I gave Ryan a made-up reason that I couldn’t come. Then I hung up the phone, wondering what was wrong with me.

“Who was that, honey?” my mom wanted to know. After I told her that it was Ryan and that he had asked me to spend the night and that I had said no, she tilted her head and squinted at me like she was trying to make sense of a map that identified Boston as the capital of South Carolina.

“But you love going over to Ryan’s house. He’s one of your best friends. Why did you say no?”

Whatever excuse I offered her was insufficient. I know I didn’t tell her the truth, because I was humiliated to admit that, for the first time in my life, I was scared to death to spend the night away from home.

“You need to get out of the house, Son. It’ll be good for you.” (Possible translation: “I need you out of the house, Son. You’re driving me crazy.”)

“Call Ryan back,” she said. “Tell him you’ll be over there in thirty minutes. I’ll take you.”

I desperately wanted to spill it all to my mom—how the idea of spending the night away from home was making me want to throw up, and could we just keep this between us? Instead, I got in the front seat of the Dodge Caravan and rode silently to the Haynes house.

After I walked in the front door, everything felt better. Mr. Gene was cooking chili, and Ryan had selected our teams for Tecmo Bowl and paused it on the kickoff screen.
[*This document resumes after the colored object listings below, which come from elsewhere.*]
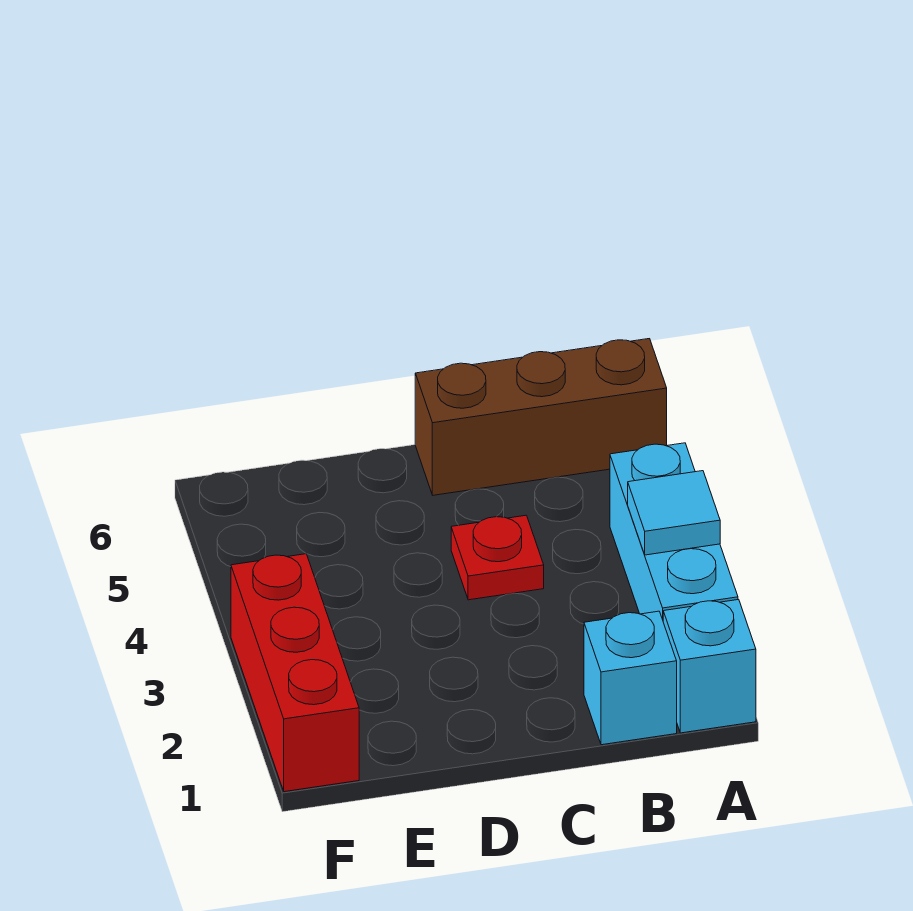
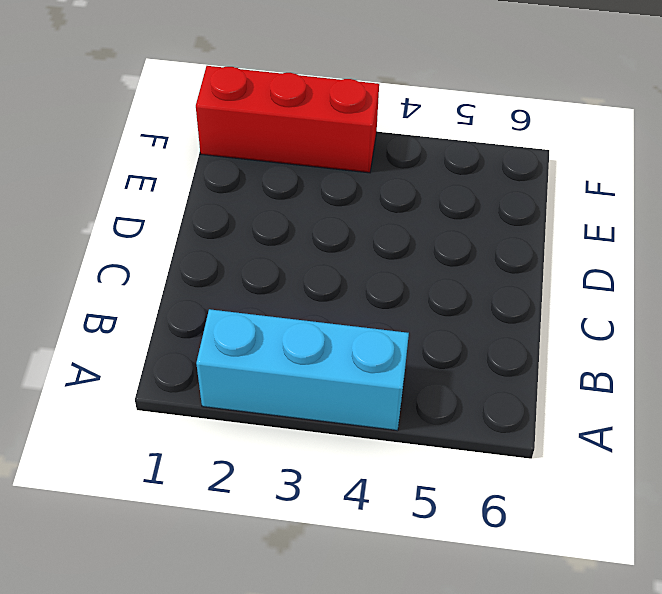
none -> cyan 1x1 brick [663,600,756,733]
none -> brown 1x3 brick [415,339,667,495]

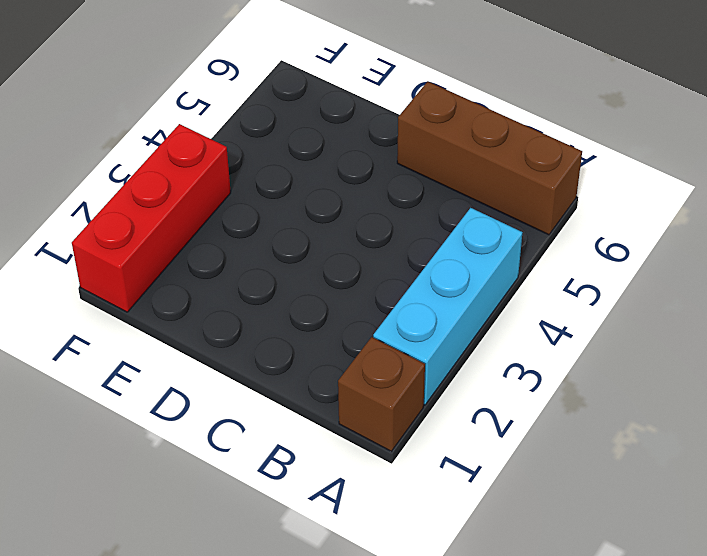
brown 1x1 brick [338,337,425,451] -> cyan 1x1 brick [663,600,756,733]
none -> cyan 1x1 brick [584,611,677,745]
none -> red 1x1 plate [451,515,544,600]

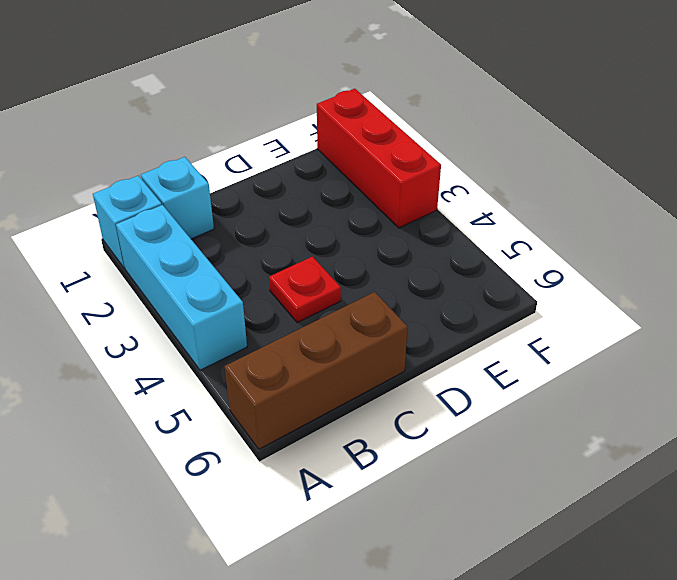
none -> cyan 1x1 tile [628,471,720,555]

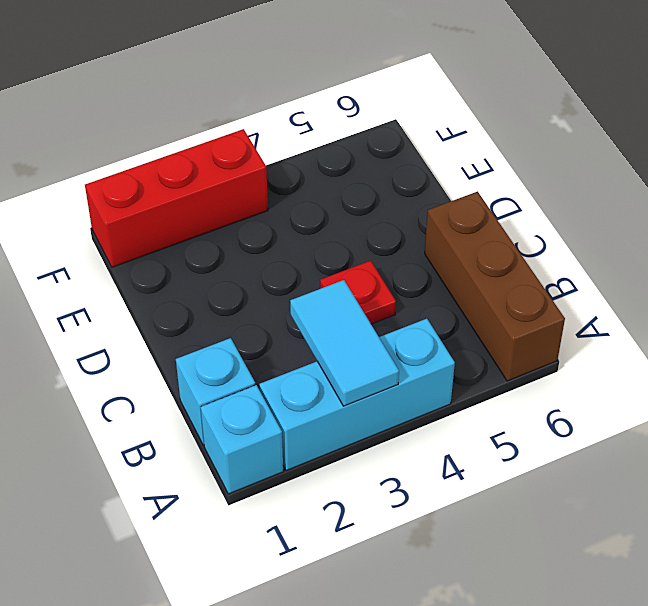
cyan 1x2 tile [290,280,399,406] -> cyan 1x1 tile [628,471,720,555]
Everything went great until we turned the lights off to go to sleep. That’s when I started to feel very, very sick. At least that’s what I told Mrs. Linda when I woke her up and asked her if I could call my parents to come pick me up. The truth was, I wasn’t sick at all; I was scared out of my mind about something I couldn’t quite describe and didn’t have the guts to own up to. I had been lying in the dark for thirty minutes and crying quietly into my pillow, hoping Ryan couldn’t hear me. I was convinced that something terrible would happen to my parents and my brother while I was gone and I’d never see them again. I felt sorry that I hadn’t told them a better good-bye, and I felt awful that I hadn’t been a better son.

If my nine-year-old emotional state sounds irrational and melodramatic to you, just imagine how it feels for me to be typing it, finally admitting it.

Mom came to get me, and I could tell by her questions she suspected my story wasn’t 100 percent accurate. Her suspicion was confirmed when, for an entire year, I absolutely could not make it through an entire night at someone else’s house. Not Jeffrey’s, not Hamilton’s, not Ryan’s. My mother and I would prep and talk about it before I left, and I’d resolve to get it together
this
time, yet it would always end the same way—with Mom picking me up or someone’s dad dropping me off, probably swearing as he peeled out of the driveway, “That’s the last time you’re inviting that Furtick boy to spend the night.” I wouldn’t have blamed him.

But I’d come home dejected, each failed sleepover feeling like a dishonorable discharge. I’d see in the light of the morning how silly and unwarranted my panic had been. But that knowledge didn’t keep the panic at bay the next time I was alone in the dark in someone else’s house.

Gradually, of course, I got my nerve back. And although I don’t get invited to many sleepovers these days, I’m confident now I could pull one off without incident if called upon.